“If I was to do it again – if I see a fighter face down receiving shots, I’m going to step in and stop the fight. I can’t predict how long he’s going to be unconscious for… The fight is over when he’s unconscious. Because he comes back swiftly after I’ve already stepped in and stopped the fight, I can’t restart the fight. Dan’s still throwing punches, but once I’ve touched Dan, I’ve stopped the fight… I stepped in to support him once he stood up because his balance was still not totally there. I believe his motor control was still questionable… Once I see an unconscious fighter receiving blows while unconscious, that’s my job to prevent him from receiving more blows, and that’s what I’m going to do.”

— Herb Dean explaining to MMA Junkie why he stopped the Fedor Emelianenko vs.

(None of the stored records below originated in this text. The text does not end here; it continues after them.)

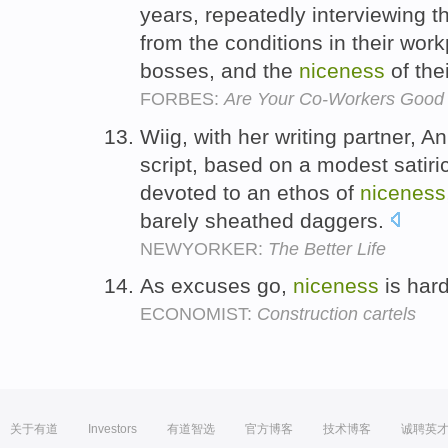
years, repeatedly interviewing t
from the conditions in their work
bosses, and the
niceness
of the
FORBES:
Are Your Co-Workers Good 
Wiig, with her writing partner, 
script, based on a modest satir
devoted to an ethos of
niceness
barely sheathed daggers.
NEWYORKER:
The Better Life
As excuses go,
niceness
is har
ECONOMIST:
Construction cartels
关于有道
Investors
有道智选
官方博客
技术博客
诚聘英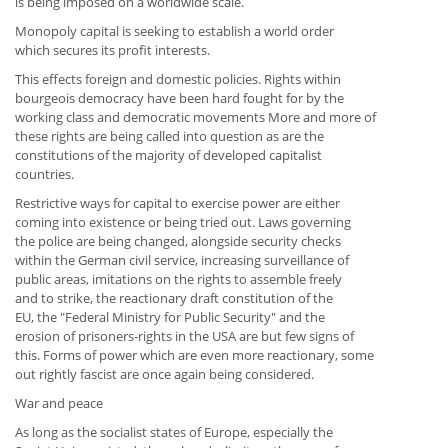
is being imposed on a worldwide scale.
Monopoly capital is seeking to establish a world order
which secures its profit interests.
This effects foreign and domestic policies. Rights within
bourgeois democracy have been hard fought for by the
working class and democratic movements More and more of
these rights are being called into question as are the
constitutions of the majority of developed capitalist
countries.
Restrictive ways for capital to exercise power are either
coming into existence or being tried out. Laws governing
the police are being changed, alongside security checks
within the German civil service, increasing surveillance of
public areas, imitations on the rights to assemble freely
and to strike, the reactionary draft constitution of the
EU, the "Federal Ministry for Public Security" and the
erosion of prisoners-rights in the USA are but few signs of
this. Forms of power which are even more reactionary, some
out rightly fascist are once again being considered.
War and peace
As long as the socialist states of Europe, especially the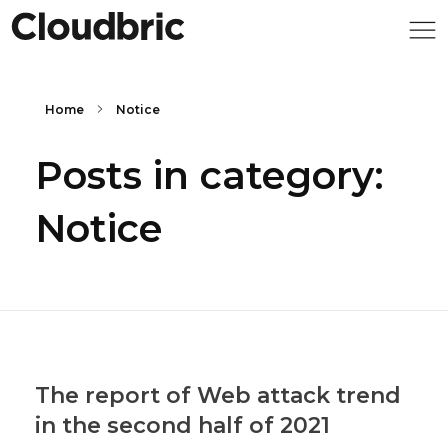
Home
Notice
Posts in category:
Notice
The report of Web attack trend
in the second half of 2021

Dan Henderson fight

I’m not gonna lie, when I watched the fight live, I was pissed. It was so out of the blue and happened so fast, I thought it was an early stoppage at first. After seeing all the replays though, I don’t think you can fault Herb Dean for the call he made. Hendo nailed Fedor with an uppercut and he went limp. In that split second, Dean committed to stopping the fight which in that split second was the correct call. Once a ref commits to stopping the fight, they have to stop it. The worse thing a ref can do is be indecisive and back off after they’ve made their move. That opens up a whole another can of worms and isn’t fair to either fighter.

As much as I wish Dean would have given it another second before he stepped in, the call he made was justified. It stinks knowing that Fedor was coherent enough to continue by the time Dean was able to push Hendo off — who knows, Fedor could have grabbed an arm and pulled off a miraculous armbar knowing him — but that doesn’t make Dean wrong for waving it off when he did.

These fights aren’t scripted. Not every finish can come in a perfectly wrapped box with a bow on top.